• _WORK ORDER_
Rewrite the stretch of the dog training thread from "I was looking" through "a thing exists.", putting "group classes" in place of "puppy classes".

# Good dog training videos?



## dianaloren (Jan 6, 2014)

Hello,

I was looking for a dog training video that I could use at home for basic obedience training. If there is something with a step by step approach that would be good because I am totally new to this. Just get an mpoo a few weeks ago and I'd like to work with her at home. Also looking into puppy classes, but a video/dvd would be great if such a thing exists.


----------



## spindledreams (Aug 7, 2012)

Check out the videos by Kikopup on YouTube. Very nice and all positive training which will get your relationship started off right. Not at home right now but I have a list of new puppy videos at home I can post here tomorrow.


----------



## PoodleRick (Mar 18, 2013)

spindledreams said:


> Check out the videos by Kikopup on YouTube. Very nice and all positive training which will get your relationship started off right. Not at home right now but I have a list of new puppy videos at home I can post here tomorrow.


Love the Kikopup videos.


----------



## Chagall's mom (Jan 9, 2010)

• _PROVIDED RECORDS_
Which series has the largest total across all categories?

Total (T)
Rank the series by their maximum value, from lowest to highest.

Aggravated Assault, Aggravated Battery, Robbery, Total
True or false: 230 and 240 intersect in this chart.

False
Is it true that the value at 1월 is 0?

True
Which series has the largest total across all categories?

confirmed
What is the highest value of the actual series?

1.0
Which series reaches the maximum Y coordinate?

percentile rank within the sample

...

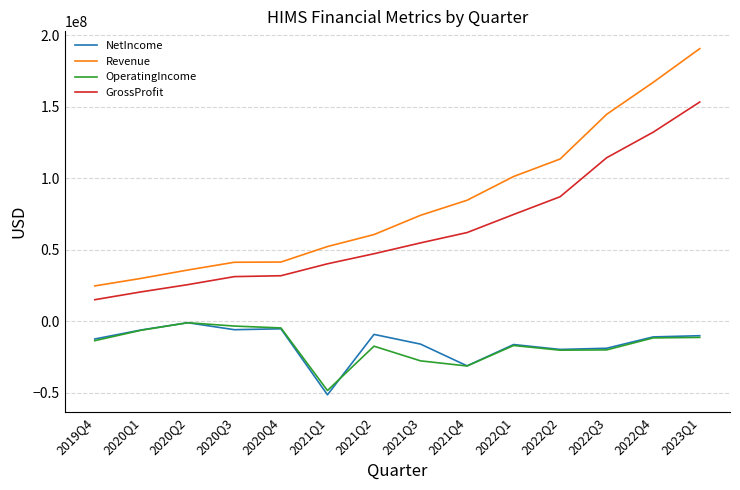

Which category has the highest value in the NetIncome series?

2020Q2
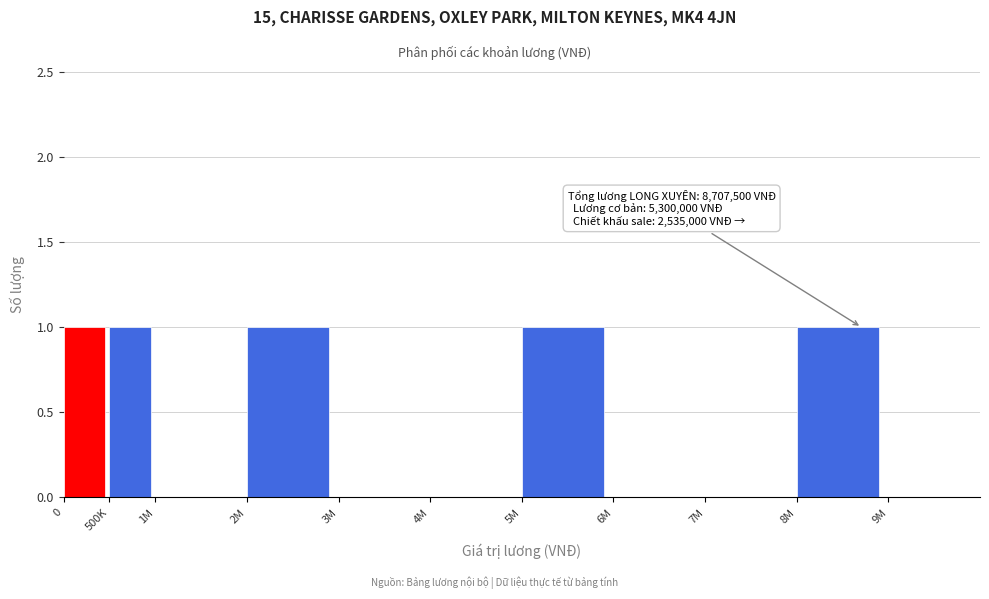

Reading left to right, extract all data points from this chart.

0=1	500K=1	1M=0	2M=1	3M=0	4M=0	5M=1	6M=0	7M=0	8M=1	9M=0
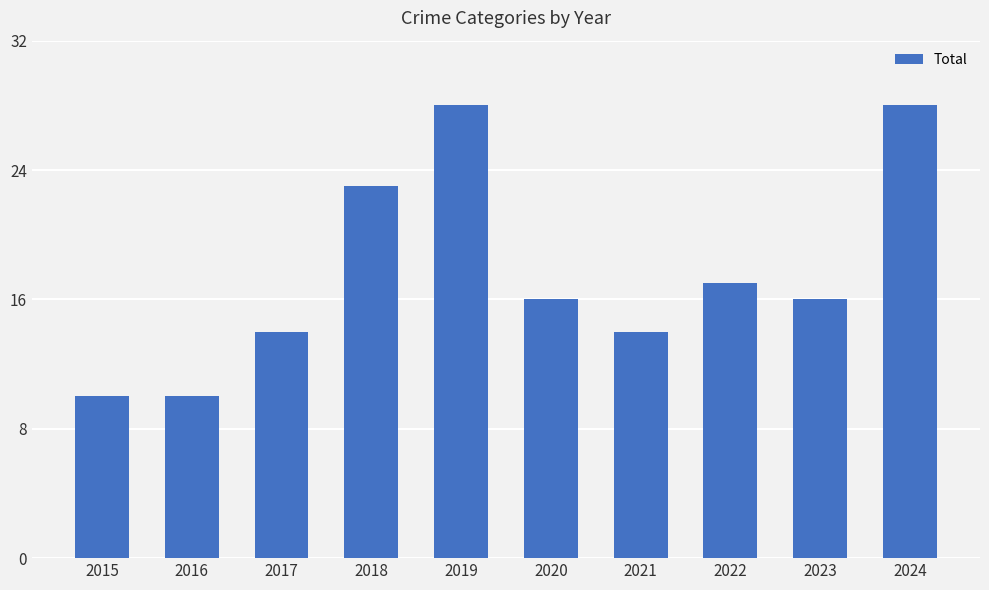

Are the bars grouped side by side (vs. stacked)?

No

• _RESPONSE AREA_
I was looking for a dog training video that I could use at home for basic obedience training. If there is something with a step by step approach that would be good because I am totally new to this. Just get an mpoo a few weeks ago and I'd like to work with her at home. Also looking into group classes, but a video/dvd would be great if such a thing exists.